During the breeding season, the male performs courtship displays. It approaches the female with stretched attitude. Then, it bows the neck and bobs its head while hopping along the perch and uttering a low whistle. During these displays, its pupils dilate and contract continuously. The female will be interested if she is ready to nesting. The pairs stay together for life. They are monogamous.

The Rainbow Lorikeets are very gregarious and mainly arboreal. They are usually seen in pairs or flocks, even mixed flocks.
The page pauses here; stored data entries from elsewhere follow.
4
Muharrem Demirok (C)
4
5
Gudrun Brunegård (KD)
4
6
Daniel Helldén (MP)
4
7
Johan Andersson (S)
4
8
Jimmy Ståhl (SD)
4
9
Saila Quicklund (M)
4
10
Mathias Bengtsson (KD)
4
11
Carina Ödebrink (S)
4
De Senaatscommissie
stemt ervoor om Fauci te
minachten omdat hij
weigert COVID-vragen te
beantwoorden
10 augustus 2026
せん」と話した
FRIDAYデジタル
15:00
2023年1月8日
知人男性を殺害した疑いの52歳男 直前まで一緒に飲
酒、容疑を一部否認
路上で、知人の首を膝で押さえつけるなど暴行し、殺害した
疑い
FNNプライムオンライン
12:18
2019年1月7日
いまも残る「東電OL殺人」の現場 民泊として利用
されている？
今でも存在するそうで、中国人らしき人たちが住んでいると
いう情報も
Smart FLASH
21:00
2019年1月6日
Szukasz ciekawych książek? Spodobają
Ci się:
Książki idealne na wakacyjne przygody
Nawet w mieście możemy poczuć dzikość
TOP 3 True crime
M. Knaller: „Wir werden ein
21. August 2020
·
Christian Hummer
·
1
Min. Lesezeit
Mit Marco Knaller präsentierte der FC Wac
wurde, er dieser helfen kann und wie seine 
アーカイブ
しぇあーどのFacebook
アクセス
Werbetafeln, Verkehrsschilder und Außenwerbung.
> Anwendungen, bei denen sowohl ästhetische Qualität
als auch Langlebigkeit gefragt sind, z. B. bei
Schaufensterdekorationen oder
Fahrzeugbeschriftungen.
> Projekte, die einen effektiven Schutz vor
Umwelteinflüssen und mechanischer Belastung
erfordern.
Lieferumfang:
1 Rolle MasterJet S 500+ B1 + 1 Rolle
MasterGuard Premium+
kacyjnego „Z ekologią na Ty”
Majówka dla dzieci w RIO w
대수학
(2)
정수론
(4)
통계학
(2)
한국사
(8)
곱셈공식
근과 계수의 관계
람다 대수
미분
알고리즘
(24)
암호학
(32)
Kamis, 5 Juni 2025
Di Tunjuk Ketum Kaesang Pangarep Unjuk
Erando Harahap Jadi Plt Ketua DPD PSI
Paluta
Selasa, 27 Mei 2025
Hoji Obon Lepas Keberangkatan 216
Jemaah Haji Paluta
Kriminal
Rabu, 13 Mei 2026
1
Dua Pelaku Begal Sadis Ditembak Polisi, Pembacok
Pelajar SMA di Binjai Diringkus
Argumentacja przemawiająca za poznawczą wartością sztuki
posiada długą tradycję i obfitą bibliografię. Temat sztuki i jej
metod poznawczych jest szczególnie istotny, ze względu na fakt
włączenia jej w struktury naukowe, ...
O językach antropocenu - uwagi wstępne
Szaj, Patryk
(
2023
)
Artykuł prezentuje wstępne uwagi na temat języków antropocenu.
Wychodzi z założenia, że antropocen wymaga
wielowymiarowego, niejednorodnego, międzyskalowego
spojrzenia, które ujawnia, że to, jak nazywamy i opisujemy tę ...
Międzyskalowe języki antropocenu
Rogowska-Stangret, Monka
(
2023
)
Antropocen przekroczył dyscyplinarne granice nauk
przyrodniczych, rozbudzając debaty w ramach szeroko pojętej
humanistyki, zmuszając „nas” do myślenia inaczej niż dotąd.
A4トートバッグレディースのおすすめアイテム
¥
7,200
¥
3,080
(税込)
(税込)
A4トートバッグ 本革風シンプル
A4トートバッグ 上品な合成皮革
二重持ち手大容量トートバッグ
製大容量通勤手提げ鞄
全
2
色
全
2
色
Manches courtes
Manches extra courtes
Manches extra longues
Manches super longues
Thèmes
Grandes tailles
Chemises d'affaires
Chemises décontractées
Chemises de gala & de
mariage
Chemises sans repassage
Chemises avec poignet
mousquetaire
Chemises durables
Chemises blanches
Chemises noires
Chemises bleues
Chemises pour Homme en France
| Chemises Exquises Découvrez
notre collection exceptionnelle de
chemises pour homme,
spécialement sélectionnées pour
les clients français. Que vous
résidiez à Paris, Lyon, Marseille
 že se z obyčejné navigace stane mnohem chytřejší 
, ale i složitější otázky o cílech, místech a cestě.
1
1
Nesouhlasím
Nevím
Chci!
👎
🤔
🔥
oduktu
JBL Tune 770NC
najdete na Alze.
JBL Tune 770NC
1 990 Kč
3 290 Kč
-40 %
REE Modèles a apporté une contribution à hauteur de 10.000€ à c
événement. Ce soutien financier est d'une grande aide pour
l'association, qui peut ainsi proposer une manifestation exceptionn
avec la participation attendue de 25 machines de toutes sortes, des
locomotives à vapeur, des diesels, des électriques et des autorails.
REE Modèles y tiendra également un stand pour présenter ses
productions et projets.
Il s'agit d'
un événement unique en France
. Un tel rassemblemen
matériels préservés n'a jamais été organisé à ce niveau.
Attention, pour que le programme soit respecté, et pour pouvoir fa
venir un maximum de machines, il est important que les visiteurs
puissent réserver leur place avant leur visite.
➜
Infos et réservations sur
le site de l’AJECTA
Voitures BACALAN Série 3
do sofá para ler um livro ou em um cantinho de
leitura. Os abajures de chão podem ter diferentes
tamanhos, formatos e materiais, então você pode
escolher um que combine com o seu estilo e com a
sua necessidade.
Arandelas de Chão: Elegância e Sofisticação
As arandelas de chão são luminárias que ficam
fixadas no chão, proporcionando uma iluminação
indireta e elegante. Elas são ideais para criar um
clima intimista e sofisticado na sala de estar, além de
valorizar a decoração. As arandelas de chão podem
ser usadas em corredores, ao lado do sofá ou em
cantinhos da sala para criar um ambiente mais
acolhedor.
It comes down to the ground for drinking.

The Rainbow Lorikeet moves and disperses for food as it depends on flowering trees. They can be seen out at sea, in transit between islands.

The flight is swift and direct. We can hear a whirring sound coming from the rapid, shallow wing beats. They fly very high over long distances. During shorter flights, they often twist and turn through the treetops.

The breeding season occurs mainly from August to January in SE Australia, and almost year-round in Queensland.
The Rainbow Lorikeet nests in hollow in tree trunk or limb, sometimes in buildings. The nest is relatively high, between 3 and 30 metres above the ground. It is made by both adults. The hole is usually unlined, but wood chips and dry grasses can be added sometimes.  

In the wild, the female lays two white eggs. The incubation lasts about 22 to 25 days, by the female alone. During this period, the male spends most of time at nest with its mate, and it may feed her.
The altricial chicks are fed by both parents. The young fledge at about 54 to 57 days of age. They become independent about 2-3 weeks later and then, the young birds join the communal roost.
The main predator of this species is the Powerful Owl (Ninox strenua).

The Rainbow Lorikeet is considered a pest in S Australia, because it damages fruit trees, and can destroy large part of fruit crops when it feeds on them.
It is widespread and usually common in Australia. However, the international pet-trade remains a threat for this beautiful bird because it is very appreciated as a pet with a fun natural temperament.
The size of the population is unknown but it is suspected to be decreasing.
But the Rainbow Lorikeet is not still globally threatened and currently evaluated as Least Concern.